◆ DOCUMENT EXTRACT ◆
'''

COLLEGE STATION A specially developed carrot has been produced to help people absorb more calcium.
Researchers at Texas A&M AgriLifes Vegetable and Fruit Improvement Center studied the calcium intake of humans who ate the carrot and found a net increase in calcium absorption. The research, which was done in collaboration with Baylor College of Medicine, means adding this carrot to the diet can help prevent such diseases as osteoporosis.
If you eat a serving of the modified carrot, youd absorb 41 percent more calcium than from a regular carrot, said Dr. Jay Morris, lead author on the paper, a post doctorate researcher at Baylor College of Medicine in Houston.
The finding will be reported in the Proceedings of the National Academy of Sciences online edition Jan. 14.
The primary goal was to increase the calcium in fruit and vegetables to benefit human health and nutrition, Morris said. Fruit and vegetables are good for you for many reasons, but they have not been a good source of calcium in the past.

'''

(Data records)

'''

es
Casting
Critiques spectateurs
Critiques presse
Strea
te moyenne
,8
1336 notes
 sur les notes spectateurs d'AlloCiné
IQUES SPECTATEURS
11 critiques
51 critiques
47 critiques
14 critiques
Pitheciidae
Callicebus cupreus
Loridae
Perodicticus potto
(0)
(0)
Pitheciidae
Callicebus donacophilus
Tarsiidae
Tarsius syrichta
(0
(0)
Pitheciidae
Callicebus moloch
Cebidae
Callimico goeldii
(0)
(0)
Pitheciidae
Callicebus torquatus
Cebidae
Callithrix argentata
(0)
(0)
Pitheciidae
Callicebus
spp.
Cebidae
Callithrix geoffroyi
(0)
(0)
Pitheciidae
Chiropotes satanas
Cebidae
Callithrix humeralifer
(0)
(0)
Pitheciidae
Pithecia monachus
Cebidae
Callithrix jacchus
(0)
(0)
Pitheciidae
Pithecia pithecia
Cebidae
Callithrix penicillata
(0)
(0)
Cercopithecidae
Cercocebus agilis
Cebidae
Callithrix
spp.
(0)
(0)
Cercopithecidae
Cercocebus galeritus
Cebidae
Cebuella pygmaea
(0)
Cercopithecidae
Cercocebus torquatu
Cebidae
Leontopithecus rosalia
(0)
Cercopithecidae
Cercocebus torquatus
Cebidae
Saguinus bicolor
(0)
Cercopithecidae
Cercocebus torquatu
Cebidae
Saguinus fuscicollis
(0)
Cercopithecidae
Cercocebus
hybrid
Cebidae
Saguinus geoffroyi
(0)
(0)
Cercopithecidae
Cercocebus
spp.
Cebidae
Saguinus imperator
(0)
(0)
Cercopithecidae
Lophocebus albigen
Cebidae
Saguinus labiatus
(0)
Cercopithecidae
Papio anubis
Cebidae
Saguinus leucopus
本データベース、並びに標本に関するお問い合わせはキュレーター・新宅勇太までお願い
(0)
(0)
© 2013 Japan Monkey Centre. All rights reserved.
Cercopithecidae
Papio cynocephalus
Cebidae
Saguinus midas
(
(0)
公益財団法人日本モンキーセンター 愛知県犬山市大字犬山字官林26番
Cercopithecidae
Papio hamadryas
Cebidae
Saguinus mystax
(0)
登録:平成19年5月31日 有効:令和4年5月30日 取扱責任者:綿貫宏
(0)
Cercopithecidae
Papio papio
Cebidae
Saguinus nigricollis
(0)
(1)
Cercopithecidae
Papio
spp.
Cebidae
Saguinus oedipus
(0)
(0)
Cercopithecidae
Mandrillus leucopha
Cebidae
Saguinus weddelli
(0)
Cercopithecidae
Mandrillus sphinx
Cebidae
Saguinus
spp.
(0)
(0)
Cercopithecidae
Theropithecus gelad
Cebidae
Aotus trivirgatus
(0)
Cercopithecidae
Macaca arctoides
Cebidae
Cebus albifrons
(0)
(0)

'''

Can you continue the article about the carrot modified to boost calcium absorption, picking up after its final sentence?

Morris, who worked on the study while earning a doctorate at Texas A&M University, said fruits and vegetables play a role in good bone health for other reasons.
We believe that if this technology is applied to a large number of different fruits and vegetables, that would have an even greater impact on preventing osteoporosis, he said.
For this study, the researchers provided the carrots to a group of 15 men and 15 women. The people were fed either the modified carrots, called sCAX1, or regular carrots in the week one. On a second visit two weeks later, they were fed the other type of carrot.
Urine samples were collected 24 hours after each feeding study to determine the amount of specially marked calcium absorbed, Morris explained.
The study group also was evaluated for their normal absorption rate to compare with the rate of absorption from the calcium-enhanced carrots, he said.